Shouwa Genroku Rakugo Shinjuu: Sukeroku Futatabi-hen – 04
It happened! Konatsu performed rakugo! I’ve been waiting for this moment since the very first episode and it feels so, so rewarding to watch her take centre stage and have an audience in the palm of her hand. I loved this episode because I love Konatsu, but not as much as she loves rakugo. Cast your mind back to the later episodes of the first season when we saw child Konatsu, when we witnessed the fierce passion she had for the storytelling medium. She worshipped her father’s ability and performed in inns for the pleasure that comes with performing (as well working for her failing father), but she had rakugo in her darkest moments, and it’s clear that affection she has for it has not dwindled. Yakumo doesn’t partially love the art form, Yotaro wants to improve and adapt it to the times, but I think it goes without saying that no character understands and loves rakugo as much as Konatsu.

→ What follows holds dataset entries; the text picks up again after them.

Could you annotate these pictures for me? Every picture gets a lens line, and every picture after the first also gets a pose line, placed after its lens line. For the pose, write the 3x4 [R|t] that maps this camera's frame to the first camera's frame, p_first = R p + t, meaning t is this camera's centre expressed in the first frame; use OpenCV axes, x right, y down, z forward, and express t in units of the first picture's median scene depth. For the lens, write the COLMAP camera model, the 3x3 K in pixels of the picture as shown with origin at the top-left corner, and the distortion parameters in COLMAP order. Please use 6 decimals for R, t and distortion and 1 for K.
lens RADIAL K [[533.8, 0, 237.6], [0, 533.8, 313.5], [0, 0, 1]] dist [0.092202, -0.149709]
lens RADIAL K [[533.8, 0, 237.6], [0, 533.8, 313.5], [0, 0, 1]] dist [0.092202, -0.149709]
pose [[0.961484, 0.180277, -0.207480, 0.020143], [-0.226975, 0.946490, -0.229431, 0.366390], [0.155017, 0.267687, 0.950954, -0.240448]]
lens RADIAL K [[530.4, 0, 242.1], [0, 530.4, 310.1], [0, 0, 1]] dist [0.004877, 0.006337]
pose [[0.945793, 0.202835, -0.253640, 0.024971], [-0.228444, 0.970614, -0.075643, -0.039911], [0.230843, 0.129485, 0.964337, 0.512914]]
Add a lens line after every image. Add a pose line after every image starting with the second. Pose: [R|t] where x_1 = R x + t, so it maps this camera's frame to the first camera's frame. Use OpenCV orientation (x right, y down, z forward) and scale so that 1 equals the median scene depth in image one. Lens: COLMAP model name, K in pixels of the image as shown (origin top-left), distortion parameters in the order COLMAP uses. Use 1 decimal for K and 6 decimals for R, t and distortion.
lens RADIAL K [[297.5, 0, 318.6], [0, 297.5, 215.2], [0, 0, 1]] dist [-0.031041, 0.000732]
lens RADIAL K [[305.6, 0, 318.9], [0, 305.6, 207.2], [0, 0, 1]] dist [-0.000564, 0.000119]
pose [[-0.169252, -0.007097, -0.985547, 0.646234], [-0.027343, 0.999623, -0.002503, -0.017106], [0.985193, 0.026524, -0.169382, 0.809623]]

I had the pleasure of watching rakugo for the first time at last year’s Edinburgh Festival and one of the stories the performer told was Jugemu. Anime fans have likely heard of it before (most likely from Full Metal Alchemist: Brotherhood), but watching it in person is a joy, so this episode was already high in my expectations when it became the main story of the week, performed by Yotaro at first and then Konatsu. It’s pure fun, filled with energy and allows you to try to attempt the tongue twister for yourself (and likely fail) before the performer spits it out over and over, faster each time until you’re dizzy from their talent. As it was shown in Rakugo Shinjuu, however, it was slowed down for the children who are fond of this particular tale, which allowed for Konatsu to take her time and put character into every syllable. Her exaggerations and expressions come naturally to her, but the moments where she broke character to soak up the audience’s love for her rakugo were the most satisfying of all. Both when she first stepped out and when she took a breather before the final part, that’s when you see her dreams happening before her eyes and makes for the most heartwarming viewing.

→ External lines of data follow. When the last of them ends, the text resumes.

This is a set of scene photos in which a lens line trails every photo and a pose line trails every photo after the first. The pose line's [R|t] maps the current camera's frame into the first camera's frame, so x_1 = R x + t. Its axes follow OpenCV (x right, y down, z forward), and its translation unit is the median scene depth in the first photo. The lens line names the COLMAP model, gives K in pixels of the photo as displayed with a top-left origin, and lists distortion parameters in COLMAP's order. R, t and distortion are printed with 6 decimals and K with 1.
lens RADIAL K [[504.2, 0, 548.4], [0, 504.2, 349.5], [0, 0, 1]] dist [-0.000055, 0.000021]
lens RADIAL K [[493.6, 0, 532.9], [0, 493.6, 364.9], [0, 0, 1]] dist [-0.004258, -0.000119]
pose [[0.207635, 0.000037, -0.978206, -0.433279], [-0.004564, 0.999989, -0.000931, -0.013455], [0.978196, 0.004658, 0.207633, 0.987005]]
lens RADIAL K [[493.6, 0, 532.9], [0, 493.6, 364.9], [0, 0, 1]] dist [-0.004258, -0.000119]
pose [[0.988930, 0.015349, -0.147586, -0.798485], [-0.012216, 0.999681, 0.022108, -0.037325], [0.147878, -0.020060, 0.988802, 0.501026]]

This is one of the key plot points I wanted addressed in this second season, so I’m glad it happened so early. I don’t want to ask for too much, but I sure do hope this isn’t the end of her rakugo career. She repeats back the fact that rakugo is a man’s profession as it’s been drilled into her over the years (likely from Yakumo). I expect he wouldn’t approve of her becoming a master for herself, but that storyline would be a goldmine of oppertunity, so I hope that is the direction we go. Konatsu can say her well-practised words all she wants, but her true feelings are apparent. She loves rakugo. She wants to be a rakugo performer. And most importantly, she deserves to be one.

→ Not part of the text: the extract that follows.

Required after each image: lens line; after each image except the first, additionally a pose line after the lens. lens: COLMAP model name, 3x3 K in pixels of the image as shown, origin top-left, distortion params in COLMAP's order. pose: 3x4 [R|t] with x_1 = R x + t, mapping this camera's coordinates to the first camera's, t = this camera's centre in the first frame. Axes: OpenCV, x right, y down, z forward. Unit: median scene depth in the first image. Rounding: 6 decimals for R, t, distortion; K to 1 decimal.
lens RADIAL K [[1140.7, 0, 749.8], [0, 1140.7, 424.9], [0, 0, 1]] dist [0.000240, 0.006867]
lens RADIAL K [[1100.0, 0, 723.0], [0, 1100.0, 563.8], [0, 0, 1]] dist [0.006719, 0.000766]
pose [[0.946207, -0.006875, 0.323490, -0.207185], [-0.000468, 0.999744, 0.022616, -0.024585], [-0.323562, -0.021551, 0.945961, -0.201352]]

Since this episode jumped ahead several years we see Shin is now in kindergarten, and he is every bit as talkative and likeable as Sukeroku. He’s a charming little kid who shares his mother’s early passion for the profession, and clearly his doting parents approve of the talents he shows. It’s his relationship with Yakumo that stands out to me, however, as his grandfather holds him close and refuses to scold him. I expect if there will be one person in the world to convince Yakumo that rakugo deserves to advance and grow, it will be Shin. He likely reminds him of a young Sukeroku, which brings him back 50 or 60 years to the times they shared as kids. This is show and tell at its finest, and yet another example of the multi-layered drama. These important interactions and conversations serve their purposes to move the story forward, but they also call back to earlier times, tragedies, and further develop characterisation that almost no other anime of this length matches. Yakumo may be a stubborn conservative who rips up blueprints for the future of rakugo – a man who seems determined to bring this art form to the grave with him – but he is a truly fascinating character in every scene he’s a part of. Knowing the life he’s lived, it’s impossible to hate him, even as he acts as the antagonist for our protagonists in one way or another.
All in all, this was the most positive, heartwarming, joyous episode of Shouwa Genroku Rakugo Shinjuu, which is a rarity. I don’t expect this to happen often (or ever again), but I loved it while it lasted. All four episodes of this second season have been nothing short of stellar, and if this doesn’t shape up to be the best anime of 2017 then there must a masterpiece production waiting on the horizon. But for now, Rakugo Shinjuu stands alone as one of the greatest anime of this decade, while the competition rivals of the leftovers.